Damn I wish I could be there. Sounds like its shaping up to be a nail biter!!

Nice to see the brits in there as well. Not sure who I want for the win TBH, would be nice to see it go somewhere else for a change!


----------



## big pete (Mar 23, 2004)

siovrhyl said:


> dunno mate it looks like mariusz is making a come back deadlift and stones tomorow both good events for him


have u seen savickas pull on deads?

stones i got no clue on TBH, marius rules it, ive not see nsavickas on stones ina good few years


----------



## walks (Apr 13, 2007)

Could be close.

At least if Marius wins no one can no longer question if he is the best.

Beating the likes of poundstone and Savickas in their prime would be some achivement


----------



## besa (Jan 12, 2009)

I'm sure poundstone will want to get back at marius on the stones, it was so close last year.Cant wait to watch it on tele.


----------



## siovrhyl (Sep 14, 2008)

tbh i can't see poundstone getting the points back 5 points behind and with the events left i don't think big z or mariusz will drop many points its just who performs on the day.

I do think the brit lads could do well today terry's deadlifting has come on loads this year and loz has a super strong back both won the DL in the heats.

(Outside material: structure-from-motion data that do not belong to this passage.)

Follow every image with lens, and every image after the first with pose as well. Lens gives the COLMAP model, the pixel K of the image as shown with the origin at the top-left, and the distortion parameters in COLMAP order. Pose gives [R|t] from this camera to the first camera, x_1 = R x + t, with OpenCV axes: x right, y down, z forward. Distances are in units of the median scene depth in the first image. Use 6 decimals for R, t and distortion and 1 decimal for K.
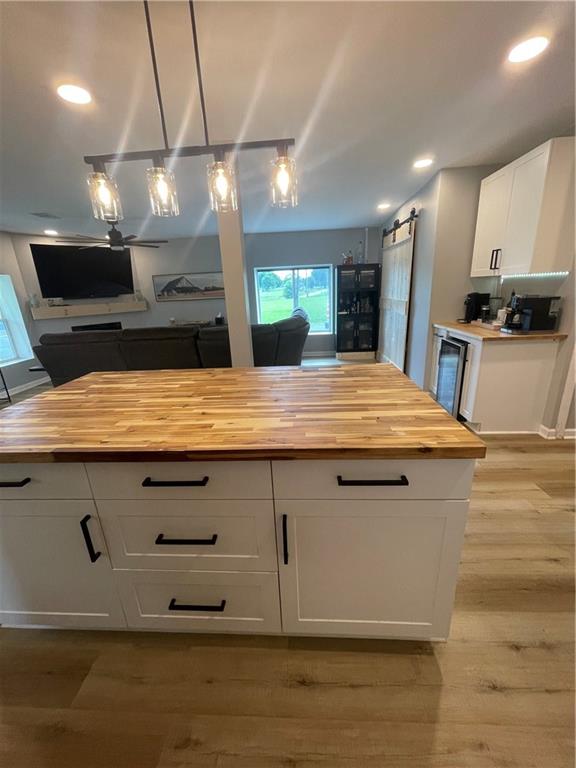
lens RADIAL K [[312.1, 0, 286.3], [0, 312.1, 383.4], [0, 0, 1]] dist [-0.002509, 0.000290]
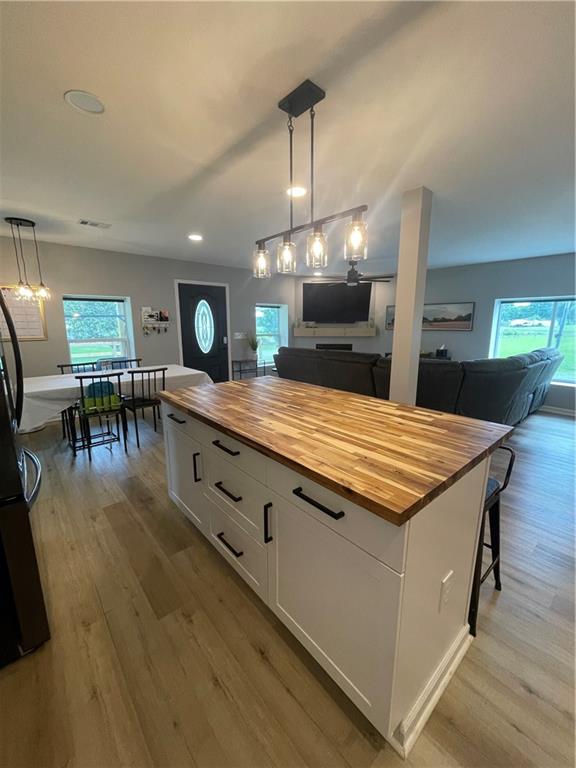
lens RADIAL K [[312.1, 0, 281.9], [0, 312.1, 383.5], [0, 0, 1]] dist [-0.002509, 0.000290]
pose [[0.689360, 0.185959, -0.700144, 0.678077], [-0.241592, 0.970176, 0.019809, -0.068811], [0.682947, 0.155493, 0.713727, 0.043017]]
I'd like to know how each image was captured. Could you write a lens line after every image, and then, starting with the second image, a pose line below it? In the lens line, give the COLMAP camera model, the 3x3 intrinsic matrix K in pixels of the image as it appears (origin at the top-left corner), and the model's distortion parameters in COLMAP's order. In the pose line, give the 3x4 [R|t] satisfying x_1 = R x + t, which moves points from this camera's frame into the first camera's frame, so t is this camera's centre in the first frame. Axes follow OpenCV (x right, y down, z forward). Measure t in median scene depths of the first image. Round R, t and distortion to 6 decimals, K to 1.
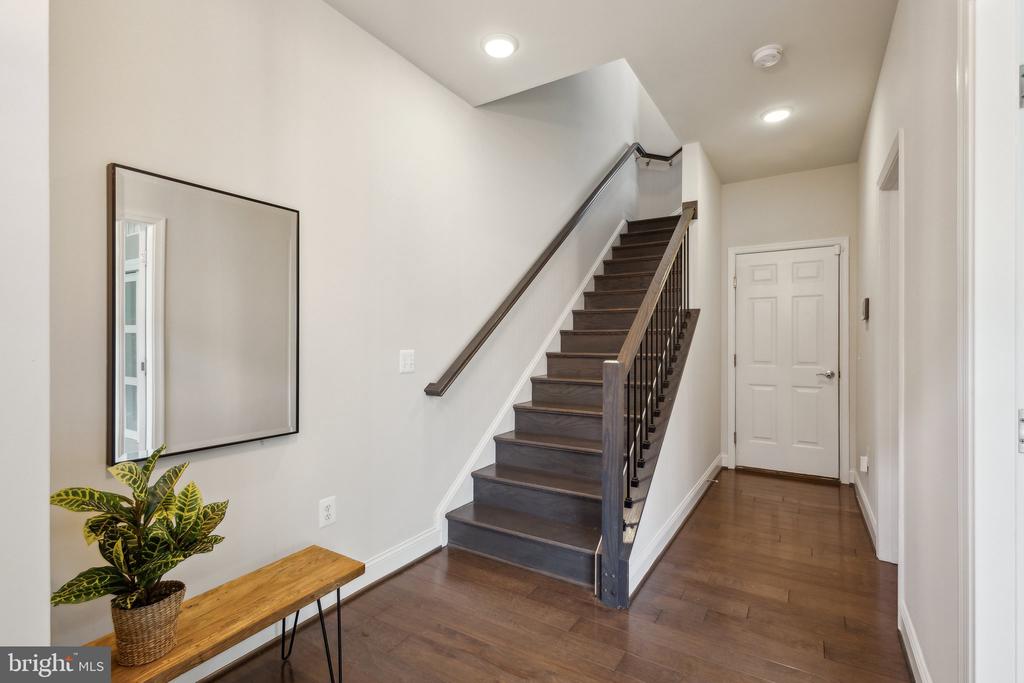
lens RADIAL K [[476.5, 0, 513.9], [0, 476.5, 339.7], [0, 0, 1]] dist [0.003180, -0.000129]
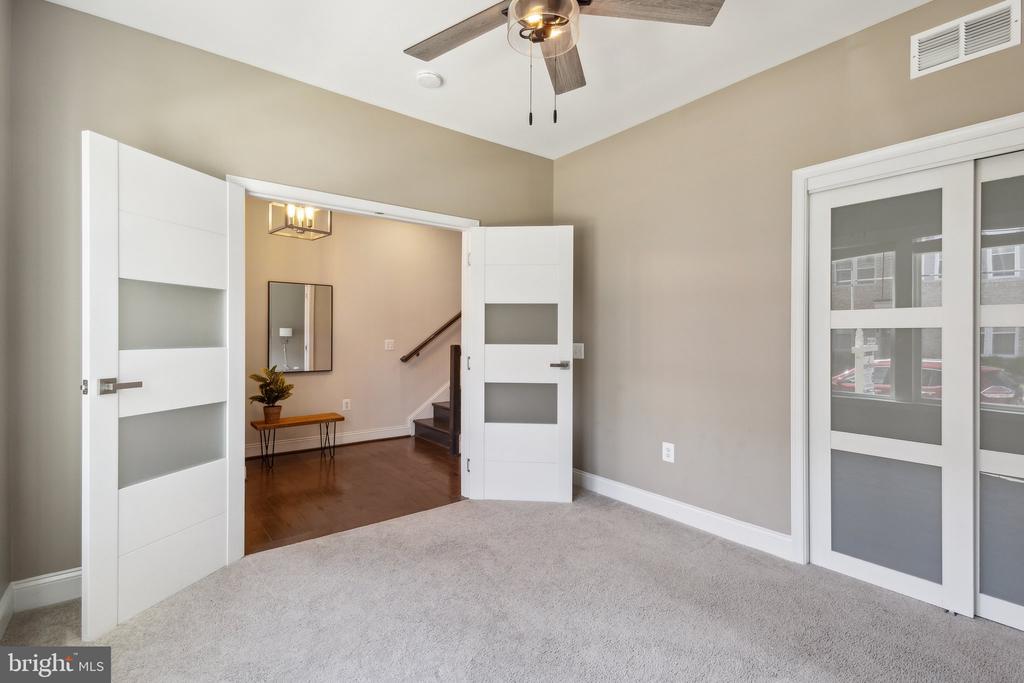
lens RADIAL K [[476.5, 0, 509.8], [0, 476.5, 337.4], [0, 0, 1]] dist [0.003180, -0.000129]
pose [[0.936707, 0.006762, -0.350048, 1.280475], [-0.001722, 0.999890, 0.014709, -0.028149], [0.350109, -0.013175, 0.936616, -1.028351]]
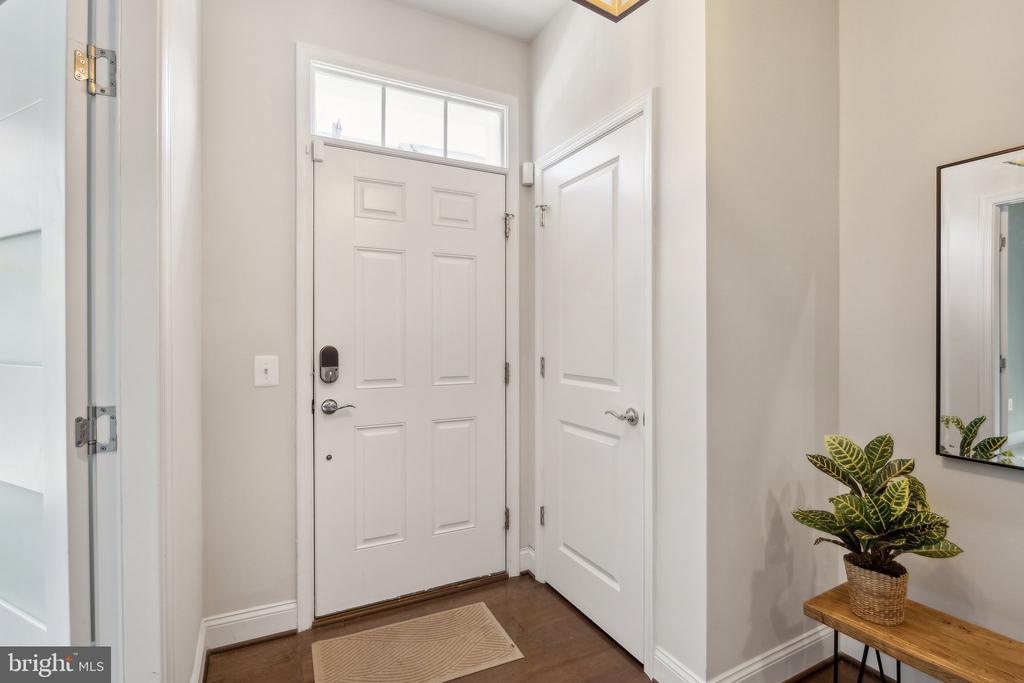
lens RADIAL K [[476.5, 0, 512.6], [0, 476.5, 339.4], [0, 0, 1]] dist [0.003180, -0.000129]
pose [[-0.518042, 0.003453, -0.855348, 0.379924], [0.008730, 0.999961, -0.001251, 0.000831], [0.855311, -0.008115, -0.518052, 0.516180]]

we'll see how it goes updates later


----------



## siovrhyl (Sep 14, 2008)

from sdf

Dead lift

1. Savickas - 11 reps

2. Pudzianowski - 9

2. Poundstone - 9

4. Shaw - 8

4. Hollands - 8

6. Ortmayer - 7

7. Shahleai - 6

8. Ostlund - 5

9. L.F. Jean - 3

10. Pfister - 0


----------



## siovrhyl (Sep 14, 2008)

looks like big z has it in the bag now


----------



## siovrhyl (Sep 14, 2008)

video of laurence shahlai's boat pull

http://www.facebook.com/home.php?#/video/video.php?v=114853711...


----------



## siovrhyl (Sep 14, 2008)

ortmayers arm over arm. looks BRUTAL!

http://www.facebook.com/home.php?#/video/video.php?v=114854595...


----------



## siovrhyl (Sep 14, 2008)

giant farmers walk

http://www.facebook.com/home.php?#/video/video.php?v=114801045...


----------



## siovrhyl (Sep 14, 2008)

plane pull

http://www.timesofmalta.com/articles/view/20091001/local/plane...


----------



## siovrhyl (Sep 14, 2008)

no mate i got mates out there yeah i'd give my right arm to be out there lol its usually broadcast around xmas time i think it maybe on bravo this year


----------



## Five-O (May 21, 2006)

Bloody hell, when did savickas come back over?

Got to agree with Pete, wasn't the last time someone won it (instead of Pfister and Pudz) indeed savickas?


----------



## siovrhyl (Sep 14, 2008)

WORLDS STRONGEST MAN IS

zyrundas savickas

2nd maruisz

3rd Brian shaw

4th Derek poundstone

5th travis ortmayer

6th terry hollands


----------